The brain I had been blaming, mine, which devours and fires off words with ease, enthusiasm, and facility, is not ubiquitous factory equipment for all of God's human creations. Watching someone who needed to ask Siri about the spelling of words I wouldn't have to think about and who was apparently grateful for the tools to do so reminded me where the gratitude well was in my own heart. As fearfully and wonderfully made human creations in the image of God, we have different gifts, and CS Lewis says we waste both them and precious time comparing them to one another.

God had given me enough Truth in this appointment to meditate on in repentant silence, but He wasn't finished. My supposed student critic came back, reflecting the a glow from our morning's work. Just by assimilating what he told me, emphasizing the qualities I saw by God's grace, and then polishing the phrasing in ways that were so easy for me and hard for him, I seemed to change how he saw himself.

He repeated again and again how much he liked the results, and he seemed to walk a little taller. My brain's wonky wiring, I was reminded, had a purpose after all.

In turn, coming from a worthwhile day's work, I was walking a little taller as well. , Or, I was, as a Sports Illustrated reporter once described Dan Marino as he interviewed him, strutting sitting down. Even my paratransit driver's introduction that his name was JP elicited my evangelical enthusiasm that I hoped it stood for Jesus Paid. I am bold on social media and in blog, but I'm a sheep of an evangelist in person.

Even so, Christ had been too good during that day to keep Him to myself. On our good days, or in our good moments on average days, the reality that Jesus paid, that we walk as Christians in His righteousness, takes on a textured meaning. We are consistently glad that He paid the price for our fellowship with Him in Heaven, but the good days here, the confirmations of His indwelling gifts, stir our gratitude a little more deeply.

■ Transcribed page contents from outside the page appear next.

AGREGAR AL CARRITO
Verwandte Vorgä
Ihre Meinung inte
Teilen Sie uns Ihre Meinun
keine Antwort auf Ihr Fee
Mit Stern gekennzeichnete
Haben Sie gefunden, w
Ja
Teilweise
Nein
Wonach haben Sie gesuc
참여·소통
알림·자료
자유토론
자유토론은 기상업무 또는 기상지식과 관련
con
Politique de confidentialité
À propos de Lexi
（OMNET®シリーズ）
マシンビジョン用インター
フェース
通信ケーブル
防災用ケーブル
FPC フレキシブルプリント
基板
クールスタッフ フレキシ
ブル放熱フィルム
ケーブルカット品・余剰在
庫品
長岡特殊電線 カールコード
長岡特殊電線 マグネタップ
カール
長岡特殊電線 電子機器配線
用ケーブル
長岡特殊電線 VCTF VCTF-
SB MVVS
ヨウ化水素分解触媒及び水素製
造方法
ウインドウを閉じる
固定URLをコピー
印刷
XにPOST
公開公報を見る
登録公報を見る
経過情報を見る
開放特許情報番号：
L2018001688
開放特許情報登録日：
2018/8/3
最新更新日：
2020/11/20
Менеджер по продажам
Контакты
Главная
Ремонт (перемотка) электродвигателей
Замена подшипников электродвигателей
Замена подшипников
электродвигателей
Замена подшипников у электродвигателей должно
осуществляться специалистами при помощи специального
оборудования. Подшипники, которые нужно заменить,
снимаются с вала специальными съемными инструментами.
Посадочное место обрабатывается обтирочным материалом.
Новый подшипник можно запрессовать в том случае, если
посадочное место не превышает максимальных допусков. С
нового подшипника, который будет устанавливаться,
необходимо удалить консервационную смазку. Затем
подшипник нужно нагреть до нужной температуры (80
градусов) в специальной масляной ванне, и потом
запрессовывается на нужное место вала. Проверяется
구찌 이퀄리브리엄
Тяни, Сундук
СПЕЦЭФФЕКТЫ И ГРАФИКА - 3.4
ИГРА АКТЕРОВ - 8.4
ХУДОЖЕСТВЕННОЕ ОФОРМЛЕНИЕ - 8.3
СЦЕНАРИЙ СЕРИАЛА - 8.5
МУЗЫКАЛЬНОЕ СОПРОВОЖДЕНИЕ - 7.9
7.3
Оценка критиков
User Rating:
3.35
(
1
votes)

I professed on. As I and my driver bantered Scripture back and forth on the way home, he was impressed enough, by God's grace, to ask me to text him some of the things I was saying or quoting. God does that often enough that I'm not entirely unaccustomed to that sort of response. I am, however, unused to having the tables turned on me, and quickly.

JP snuck up on me with a question as to whether I liked to bowl. I'm not sure if my sneer was audible, but I went to the safe ground of metaphor. I go to hang out with people who want to bowl, and at that I bowl a 300.

He wouldn't budge. "Do you bowl in the real world?" When I said I did not because I didn't see that there was much skill in simply, and very conspicuously, rolling a ball down a tube specifically set up so disabled people could say they could bowl, he let my pride reveal itself. It's grace to freshly know our gifts. It's intrusive grace when God uses someone to point out that we have defined ourselves entirely by His most obvious gifts in order to protect our ego.

Maybe he is a prophet for bowling, I thought. This being his hobby and evangelistic passion might give me one last chance to explain away God's use of his intrusion into my life. No sale. When I asked, JP said he had not bowled in years. His direction and directness in telling me that as a Christian I needed to put my passion for exposition and explanation where people gathered must have been Heaven's particular arrow for me.